I‘ve counted many lawyers as friends over the years, and all bore one common trait: it’s hard to argue against them. This would be not only a once in a lifetime news reporting for a small town newspaper, but also a once in a lifetime story for the reporter to tell. Press credentials were easy to obtain once they learned the Star was the Boerne newspaper—easier than physically getting into the court room. That required three metal detectors and a briefing: no cameras or recording devices, only a note pad and a pen allowed. Oh, and don’t touch the press gallery railing. I momentarily forgot that one putting my hand on it to straighten my chair and was swiftly reminded by a bailiff.
Seated in the second row, I was surrounded by BBC, CNN, AP and others with much larger audiences than the Boerne Star enjoyed. Beyond that, watching Justices Rehnquist, Kennedy, Breyer, Souter, Stevens, Thomas, Ginsburg, O’Connor and Scalia was sobering. Nothing regarding the historically steeped significance of where I sat that day escaped me.

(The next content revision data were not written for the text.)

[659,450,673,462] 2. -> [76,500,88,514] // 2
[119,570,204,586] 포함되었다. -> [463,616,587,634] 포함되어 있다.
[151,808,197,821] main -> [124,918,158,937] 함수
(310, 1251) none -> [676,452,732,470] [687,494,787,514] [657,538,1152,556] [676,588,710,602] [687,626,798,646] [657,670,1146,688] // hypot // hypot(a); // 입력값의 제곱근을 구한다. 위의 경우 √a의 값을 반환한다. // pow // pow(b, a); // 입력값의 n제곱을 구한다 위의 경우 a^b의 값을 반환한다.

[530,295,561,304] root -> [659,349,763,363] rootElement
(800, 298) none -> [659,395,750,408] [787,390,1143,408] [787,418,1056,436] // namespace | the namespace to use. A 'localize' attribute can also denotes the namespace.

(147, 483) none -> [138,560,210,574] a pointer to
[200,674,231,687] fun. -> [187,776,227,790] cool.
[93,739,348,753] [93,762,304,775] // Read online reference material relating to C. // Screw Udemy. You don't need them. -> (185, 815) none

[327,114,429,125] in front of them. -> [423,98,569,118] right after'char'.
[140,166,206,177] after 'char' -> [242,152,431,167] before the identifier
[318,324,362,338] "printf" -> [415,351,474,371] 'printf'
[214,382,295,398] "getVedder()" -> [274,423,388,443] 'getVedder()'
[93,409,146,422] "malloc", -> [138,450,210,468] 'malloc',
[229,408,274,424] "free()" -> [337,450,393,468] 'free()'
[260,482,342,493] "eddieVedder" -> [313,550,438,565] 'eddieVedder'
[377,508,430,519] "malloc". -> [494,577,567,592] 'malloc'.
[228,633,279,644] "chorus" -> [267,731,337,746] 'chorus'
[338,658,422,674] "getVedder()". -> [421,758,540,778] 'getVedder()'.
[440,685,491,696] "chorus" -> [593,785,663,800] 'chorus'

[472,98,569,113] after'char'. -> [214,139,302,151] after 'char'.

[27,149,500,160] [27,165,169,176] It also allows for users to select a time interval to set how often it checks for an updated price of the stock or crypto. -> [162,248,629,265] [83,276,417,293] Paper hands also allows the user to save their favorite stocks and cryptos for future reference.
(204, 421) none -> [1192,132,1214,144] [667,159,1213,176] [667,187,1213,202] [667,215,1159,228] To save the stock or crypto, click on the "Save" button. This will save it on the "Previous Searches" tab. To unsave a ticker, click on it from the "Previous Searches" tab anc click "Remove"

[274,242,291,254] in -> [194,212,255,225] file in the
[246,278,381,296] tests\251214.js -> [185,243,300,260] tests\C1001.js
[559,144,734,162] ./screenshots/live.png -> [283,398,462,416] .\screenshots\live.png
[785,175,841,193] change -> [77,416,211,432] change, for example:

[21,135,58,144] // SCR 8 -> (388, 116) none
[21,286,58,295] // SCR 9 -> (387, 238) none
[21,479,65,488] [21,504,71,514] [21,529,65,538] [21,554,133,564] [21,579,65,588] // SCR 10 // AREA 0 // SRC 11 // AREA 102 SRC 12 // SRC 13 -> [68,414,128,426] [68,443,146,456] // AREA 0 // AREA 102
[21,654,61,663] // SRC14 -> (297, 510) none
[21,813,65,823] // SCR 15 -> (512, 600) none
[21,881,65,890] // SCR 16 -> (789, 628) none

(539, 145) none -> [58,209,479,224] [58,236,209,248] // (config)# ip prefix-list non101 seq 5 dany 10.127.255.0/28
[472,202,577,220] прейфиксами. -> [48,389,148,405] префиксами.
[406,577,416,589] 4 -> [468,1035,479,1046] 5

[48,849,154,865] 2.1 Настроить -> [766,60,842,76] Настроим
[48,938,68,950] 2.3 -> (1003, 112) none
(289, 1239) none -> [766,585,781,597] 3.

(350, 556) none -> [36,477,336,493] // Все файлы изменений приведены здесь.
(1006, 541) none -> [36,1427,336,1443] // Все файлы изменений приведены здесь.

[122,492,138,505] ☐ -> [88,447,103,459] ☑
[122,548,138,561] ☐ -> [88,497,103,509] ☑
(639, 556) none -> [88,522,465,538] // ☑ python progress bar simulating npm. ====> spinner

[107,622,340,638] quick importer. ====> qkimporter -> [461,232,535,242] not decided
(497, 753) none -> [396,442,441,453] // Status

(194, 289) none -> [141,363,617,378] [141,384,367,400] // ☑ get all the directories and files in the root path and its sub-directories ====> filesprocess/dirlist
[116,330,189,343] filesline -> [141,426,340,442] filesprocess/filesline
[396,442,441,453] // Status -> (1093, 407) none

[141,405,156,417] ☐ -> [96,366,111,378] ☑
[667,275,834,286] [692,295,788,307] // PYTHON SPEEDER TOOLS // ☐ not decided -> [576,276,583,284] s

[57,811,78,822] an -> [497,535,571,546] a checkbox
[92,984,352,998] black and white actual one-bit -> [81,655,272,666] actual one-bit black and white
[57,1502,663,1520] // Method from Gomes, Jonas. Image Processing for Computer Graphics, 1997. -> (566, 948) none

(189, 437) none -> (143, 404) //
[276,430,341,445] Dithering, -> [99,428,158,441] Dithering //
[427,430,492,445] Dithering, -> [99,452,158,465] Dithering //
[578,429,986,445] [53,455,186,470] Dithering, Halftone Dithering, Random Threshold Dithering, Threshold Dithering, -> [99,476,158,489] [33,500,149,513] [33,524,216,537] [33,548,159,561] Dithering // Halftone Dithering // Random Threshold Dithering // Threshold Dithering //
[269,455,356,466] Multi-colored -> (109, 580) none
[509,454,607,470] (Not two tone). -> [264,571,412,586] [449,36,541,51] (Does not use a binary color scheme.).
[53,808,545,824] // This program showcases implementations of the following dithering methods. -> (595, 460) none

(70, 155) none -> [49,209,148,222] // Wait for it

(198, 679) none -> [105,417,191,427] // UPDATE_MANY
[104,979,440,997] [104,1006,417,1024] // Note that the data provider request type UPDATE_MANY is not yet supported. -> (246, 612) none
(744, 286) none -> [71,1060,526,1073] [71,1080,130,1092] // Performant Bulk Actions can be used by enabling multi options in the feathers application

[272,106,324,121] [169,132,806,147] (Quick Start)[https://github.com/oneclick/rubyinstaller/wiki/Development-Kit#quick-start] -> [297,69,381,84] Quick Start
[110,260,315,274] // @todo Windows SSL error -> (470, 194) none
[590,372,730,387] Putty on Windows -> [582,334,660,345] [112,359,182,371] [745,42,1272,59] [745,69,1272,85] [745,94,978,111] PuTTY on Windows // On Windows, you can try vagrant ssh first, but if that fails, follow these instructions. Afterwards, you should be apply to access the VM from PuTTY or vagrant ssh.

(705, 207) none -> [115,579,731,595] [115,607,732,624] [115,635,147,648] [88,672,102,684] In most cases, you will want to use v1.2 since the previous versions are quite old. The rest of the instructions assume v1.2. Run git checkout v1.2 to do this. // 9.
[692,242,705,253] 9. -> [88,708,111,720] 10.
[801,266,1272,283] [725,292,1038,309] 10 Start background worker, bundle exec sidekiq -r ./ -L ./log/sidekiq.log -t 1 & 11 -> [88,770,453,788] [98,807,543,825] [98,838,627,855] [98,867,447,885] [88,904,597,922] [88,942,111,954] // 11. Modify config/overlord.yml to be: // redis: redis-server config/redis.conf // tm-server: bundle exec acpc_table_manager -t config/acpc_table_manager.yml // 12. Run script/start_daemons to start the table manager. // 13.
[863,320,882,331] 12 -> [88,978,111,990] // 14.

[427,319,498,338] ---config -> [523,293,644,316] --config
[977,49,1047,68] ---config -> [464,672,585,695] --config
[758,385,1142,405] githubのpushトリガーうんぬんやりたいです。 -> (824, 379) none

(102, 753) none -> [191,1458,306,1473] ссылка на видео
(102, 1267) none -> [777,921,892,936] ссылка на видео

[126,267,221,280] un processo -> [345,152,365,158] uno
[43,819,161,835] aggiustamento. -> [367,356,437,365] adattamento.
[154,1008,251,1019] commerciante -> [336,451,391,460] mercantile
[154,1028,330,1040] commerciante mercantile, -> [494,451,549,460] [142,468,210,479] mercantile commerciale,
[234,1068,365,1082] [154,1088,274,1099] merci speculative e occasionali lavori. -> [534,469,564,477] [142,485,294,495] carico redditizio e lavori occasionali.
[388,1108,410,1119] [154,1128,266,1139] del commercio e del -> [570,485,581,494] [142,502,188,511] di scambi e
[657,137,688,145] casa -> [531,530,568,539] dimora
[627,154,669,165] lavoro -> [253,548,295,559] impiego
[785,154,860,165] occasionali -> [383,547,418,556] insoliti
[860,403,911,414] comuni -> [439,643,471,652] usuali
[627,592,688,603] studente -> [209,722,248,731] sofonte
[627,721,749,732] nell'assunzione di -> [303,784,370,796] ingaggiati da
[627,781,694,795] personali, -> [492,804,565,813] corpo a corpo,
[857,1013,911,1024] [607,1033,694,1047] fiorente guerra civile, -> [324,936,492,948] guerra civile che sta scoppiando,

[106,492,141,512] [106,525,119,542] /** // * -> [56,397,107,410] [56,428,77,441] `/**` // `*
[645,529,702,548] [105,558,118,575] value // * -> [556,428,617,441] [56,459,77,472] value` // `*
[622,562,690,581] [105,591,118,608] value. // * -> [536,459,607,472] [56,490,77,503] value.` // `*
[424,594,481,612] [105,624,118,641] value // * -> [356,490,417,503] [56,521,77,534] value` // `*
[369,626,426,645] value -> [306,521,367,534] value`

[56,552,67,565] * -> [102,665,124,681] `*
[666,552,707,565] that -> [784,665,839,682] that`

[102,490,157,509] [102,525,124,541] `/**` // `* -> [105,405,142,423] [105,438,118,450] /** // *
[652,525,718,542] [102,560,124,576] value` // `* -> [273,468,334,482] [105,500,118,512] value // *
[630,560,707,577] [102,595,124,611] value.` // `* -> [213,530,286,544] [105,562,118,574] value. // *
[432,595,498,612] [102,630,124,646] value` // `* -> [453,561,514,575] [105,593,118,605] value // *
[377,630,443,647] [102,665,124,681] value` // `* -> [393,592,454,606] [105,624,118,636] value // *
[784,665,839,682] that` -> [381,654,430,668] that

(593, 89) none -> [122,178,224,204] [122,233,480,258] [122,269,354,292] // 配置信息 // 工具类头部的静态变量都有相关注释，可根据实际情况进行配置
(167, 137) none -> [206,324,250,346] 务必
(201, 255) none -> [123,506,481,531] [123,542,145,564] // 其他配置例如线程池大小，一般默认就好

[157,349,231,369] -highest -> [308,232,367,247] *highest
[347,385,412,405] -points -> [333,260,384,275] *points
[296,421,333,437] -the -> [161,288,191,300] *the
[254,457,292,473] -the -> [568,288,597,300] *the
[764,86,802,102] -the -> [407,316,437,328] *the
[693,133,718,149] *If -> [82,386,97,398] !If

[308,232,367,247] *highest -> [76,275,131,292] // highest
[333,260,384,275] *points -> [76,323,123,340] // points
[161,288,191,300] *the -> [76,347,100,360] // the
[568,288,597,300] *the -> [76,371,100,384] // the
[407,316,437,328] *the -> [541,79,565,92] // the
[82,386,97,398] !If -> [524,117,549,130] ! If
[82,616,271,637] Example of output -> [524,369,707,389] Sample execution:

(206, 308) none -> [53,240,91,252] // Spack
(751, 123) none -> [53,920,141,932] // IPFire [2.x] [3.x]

The court rules only on the constitutionality of the law on which cases are based. Each is allotted 30 minutes—15 minutes per side, then it’s over. Keeping up and taking notes was near impossible as neither attorney enjoyed the luxury of finishing many of his or her statements. Two of the finest church-and-state attorneys in the country at the time—Marci Hamilton from San Antonio representing Boerne, and Jeffery S. Sutton for the Archbishop—fielded almost constant interruptions by the justices questioning their application of precedent case law, or finer points of interpretation . One would swear the justices knew where the attorneys were going before either finished making a point.
Arguments over, time for phase two of the small-town editor rubbing elbows with the major news outlets. Out the door with my camera, I hurried to the front steps where reporters gathered around Ms. Hamilton. Finding a perch on the wall beside the steps, I shot several frames looking down at the press bombarding her with questions. Digital photography and email still a vision of the future then, I walked three blocks with the film to a FedEx office and checked, “Early Next Day,” for Boerne. Moments later, I was on the phone dictating the story to our editor, Travis Priddy.
On my flight home the next day, reading a USA Today story about the case already dubbed as “landmark” made me smile for two reasons. One, knowing readers of the Boerne Star would be reading the same news the same day, with photos, because a small town publisher was in the right place at the right time and had luck on his side. And, two, because the small town publisher had one more story worth telling.
Epilogue—The court sided with Boerne’s argument and ruled the RFRA unconstitutional. The city extended the Archbishop the same offer it had before legal action began—build a new facility attached to, but preserving, the original. That’s what you will see at the end of Main Street if you drive through Boerne today.